As you may know, ifup and ifdown can be used to bring up or down network interfaces.

/etc/network/interfaces are used by ifup and ifdown to know how you want your system to connect to the network.

Sample file

# interfaces lo and eth0 should be started when ifup -a is invoked.
auto lo eth0
# eth1 is allowed to be brought up by subsystem hotplug.
allow-hotplug eth1
# For interface lo, it should use internet protocol and it is a loopback device.
iface lo inet loopback
# Interface eth1 uses internet protocol and dhcp for configuration
iface eth1 inet dhcp

  • For upstart job networking, its config file is /etc/init/networking.conf:

description "configure virtual network devices"

start on (local-filesystems
      and stopped udevtrigger)

task

pre-start exec mkdir -p /var/run/network

exec ifup -a

Notice the last line? Yes, it invoke ifup to bring up those interfaces that are marked as "auto" in file /etc/network/interfaces.

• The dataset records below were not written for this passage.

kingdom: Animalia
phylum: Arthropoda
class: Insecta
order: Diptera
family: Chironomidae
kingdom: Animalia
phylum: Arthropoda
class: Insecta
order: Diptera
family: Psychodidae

  • Job network-interface is used when a network interface is added or removed. Its config file is /etc/init/network-interface.conf

description "configure network device"

start on net-device-added
stop on net-device-removed INTERFACE=$INTERFACE

instance $INTERFACE

pre-start script
    if [ "$INTERFACE" = lo ]; then
    # bring this up even if /etc/network/interfaces is broken
    ifconfig lo 127.0.0.1 up || true
    initctl emit -n net-device-up \
        IFACE=lo LOGICAL=lo ADDRFAM=inet METHOD=loopback || true
    fi
    mkdir -p /var/run/network
    exec ifup --allow auto $INTERFACE
end script

post-stop exec ifdown --allow auto $INTERFACE

Line "exec ifup --allow auto $INTERFACE" bring up the newly added interface if it is set to be brought up automatically.  The trigger event is "net-device-added" or "net-device-removed" which is sent by upstart-udev-bridge. It basically forwards events received from udev to init daemon. When your network interface (e.g. eth0) is detected by udev, finally a net-device-added event is sent to network-interface upstart job which runs ifup to bring it up.

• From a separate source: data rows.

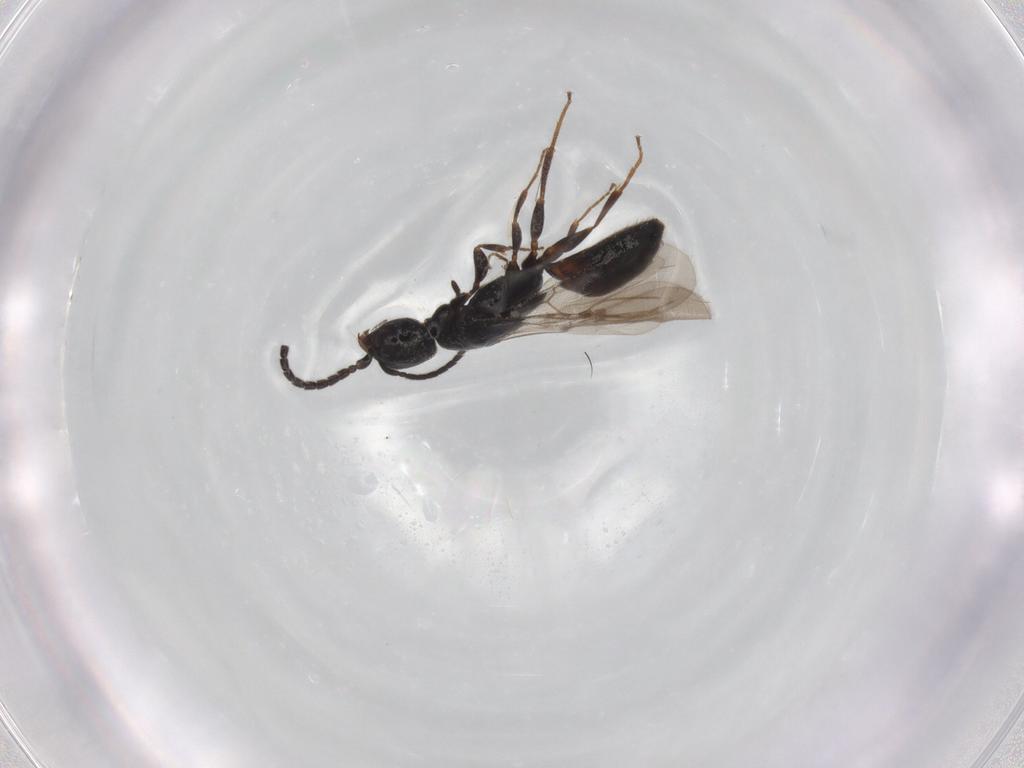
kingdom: Animalia
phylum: Arthropoda
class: Insecta
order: Hymenoptera
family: Bethylidae
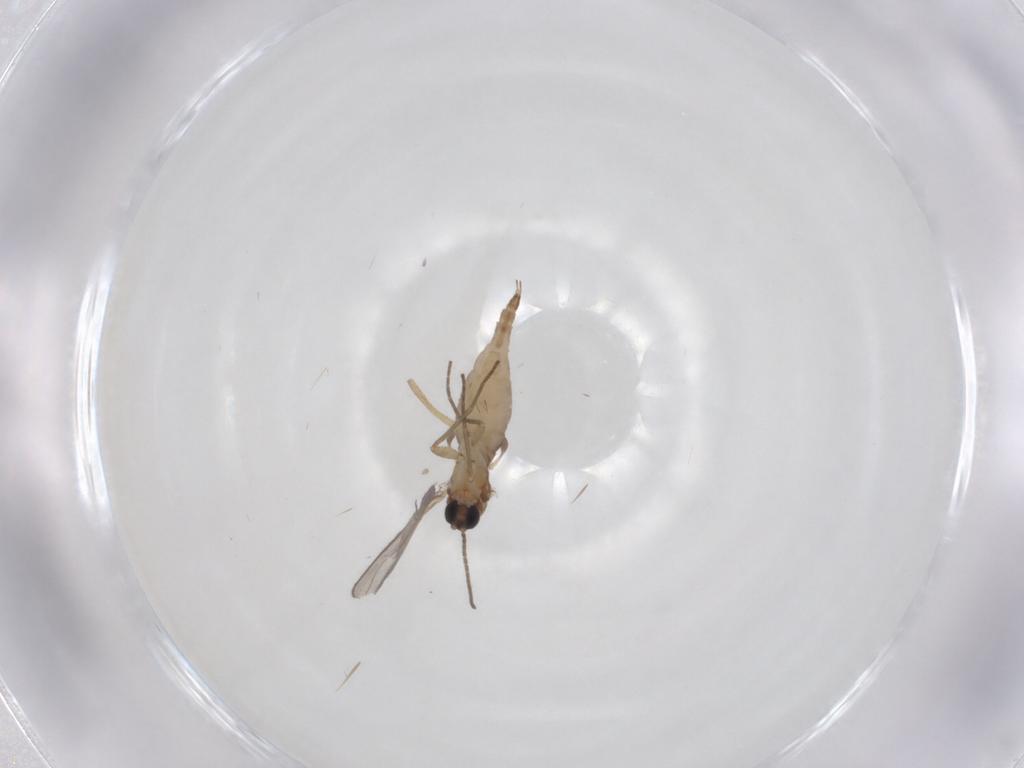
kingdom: Animalia
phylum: Arthropoda
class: Insecta
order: Diptera
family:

  • upstart job hostname. (/etc/init/hostname.conf). It includes following line:
      exec hostname -b -F /etc/hostname
    Now you should know how to change hostname.
    Edit file /etc/hostname, run command "sudo service start hostname", "sudo start hostname", or "sudo initctl start hostname".

Recover corrupted partition table

Partition table of my linux drive was corrupted recently.  I could not start up my Ubuntu.

I burned a Ubuntu CD. But when I tried to boot into the liveCD, it always gave me errors. It seems to be a CD burning/CD drive problem. Then I made a live USB drive which worked great. Following two tools can be used to "guess" the partition table.

  • gpart
    This program is kind of old and is not maintained any longer. It can just recognizes some file systems (ext3, ext4, etc are not recognized correctly)
  • testdisk
    This is a great tool which a text UI. You can find information here. You just follow the instructions. Check the "guessed" partition table match your real partition table(if you have backup, you are lucky.).

Run fsck to check integrity of your file system.

Afterthoughts:

  1. Back up your partition table!
  2. USB drive is more stable than CD in this case.